### Richiesta assegnata A
Nel brano, a che cosa equivale far emergere un io o qualunque altro pensiero?
### Richiesta assegnata B
Spiega in base al brano quando si può dire di Conoscere realmente e per quale motivo.
### Richiesta assegnata C
Trascrivi per favore dal brano il passo che inizia con "Come le onde" e termina con "tuo stesso Sé.".

Quando le onde si alzano, l’oceano non perde nulla;
e quando le onde ricadono, l’oceano non guadagna nulla.

Come le onde giocano, così l’oceano gioca.
Io sono oceano, Io sono acqua, io sono onda;
non c’è mai separazione tra acqua, oceano e onda!

Non ci sono diversità né turbamenti,
e nessuno che venga turbato.

Far emergere un io, o qualunque altro pensiero,
è far emergere un’onda.
L’acqua rimane acqua.
Lascia quindi che ogni cosa sia, poiché è il tuo stesso Sé.

Come il fiume sfocia nell’oceano,
dissolvi te stesso in ciò che sei:
felicità, beatitudine, Essere, universo.

Qui c’è solo consapevolezza,
Qui solo il Sé è”.

Quando parliamo, invece, di conoscere la “cosa in sé”, in realtà non ci riferiamo all’osservazione scientifica e oggettiva di qualcosa fuori di noi. Il significato di questo conoscere si deve intendere come coincidenza tra il soggetto conoscente e l’oggetto conosciuto. Solo quando ciò che intendiamo conoscere coincide con la nostra stessa essenza possiamo ben dire di Conoscere realmente.
Quindi, ripetiamolo, la Realtà, la Verità, è Una sola, non duale, sempre eterna e permanente. La realtà spazio-temporale in cui ci troviamo in quanto enti particolari, individui, è certamente vera, ne abbiamo un’evidenza forte. È reale la sua fisicità e sono reali le nostre emozioni nel momento che le sperimentiamo. La sofferenza esiste, esiste anche la gioia. Sono reali il male e il bene e tutti gli opposti di questo piano di esistenza. Essa è semplicemente relativa e impermalente.

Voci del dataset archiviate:
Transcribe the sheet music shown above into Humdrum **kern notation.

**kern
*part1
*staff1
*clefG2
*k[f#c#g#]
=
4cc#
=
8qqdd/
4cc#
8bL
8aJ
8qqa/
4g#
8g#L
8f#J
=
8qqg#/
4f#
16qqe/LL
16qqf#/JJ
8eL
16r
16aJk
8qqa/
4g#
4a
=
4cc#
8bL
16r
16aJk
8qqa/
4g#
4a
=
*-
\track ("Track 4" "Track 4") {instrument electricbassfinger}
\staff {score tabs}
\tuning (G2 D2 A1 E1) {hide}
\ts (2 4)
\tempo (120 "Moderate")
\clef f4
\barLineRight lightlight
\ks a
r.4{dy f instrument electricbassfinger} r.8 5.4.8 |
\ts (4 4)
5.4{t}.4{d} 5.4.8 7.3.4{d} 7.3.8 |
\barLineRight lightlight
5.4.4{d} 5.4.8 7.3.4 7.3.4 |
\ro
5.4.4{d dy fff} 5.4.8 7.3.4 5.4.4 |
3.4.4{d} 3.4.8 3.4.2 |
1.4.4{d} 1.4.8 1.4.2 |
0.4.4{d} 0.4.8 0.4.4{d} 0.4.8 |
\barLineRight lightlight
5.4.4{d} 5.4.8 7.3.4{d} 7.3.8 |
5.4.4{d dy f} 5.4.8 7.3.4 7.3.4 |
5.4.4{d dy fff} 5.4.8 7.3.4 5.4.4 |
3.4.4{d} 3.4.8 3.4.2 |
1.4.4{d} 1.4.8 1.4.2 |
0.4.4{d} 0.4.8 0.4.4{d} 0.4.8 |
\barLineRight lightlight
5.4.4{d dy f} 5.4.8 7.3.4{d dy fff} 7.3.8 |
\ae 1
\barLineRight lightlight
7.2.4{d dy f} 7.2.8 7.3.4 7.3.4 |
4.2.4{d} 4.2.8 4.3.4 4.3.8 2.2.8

### Risultato A
Equivale a far emergere un'onda.

### Risultato B
Conoscere la "cosa in sé" non significa osservare in modo scientifico e oggettivo qualcosa fuori di noi, ma va inteso come coincidenza tra il soggetto conoscente e l'oggetto conosciuto. Perciò si può dire di Conoscere realmente solo quando ciò che si intende conoscere coincide con la nostra stessa essenza.

### Risultato C
Come le onde giocano, così l’oceano gioca.
Io sono oceano, Io sono acqua, io sono onda;
non c’è mai separazione tra acqua, oceano e onda!

Non ci sono diversità né turbamenti,
e nessuno che venga turbato.

Far emergere un io, o qualunque altro pensiero,
è far emergere un’onda.
L’acqua rimane acqua.
Lascia quindi che ogni cosa sia, poiché è il tuo stesso Sé.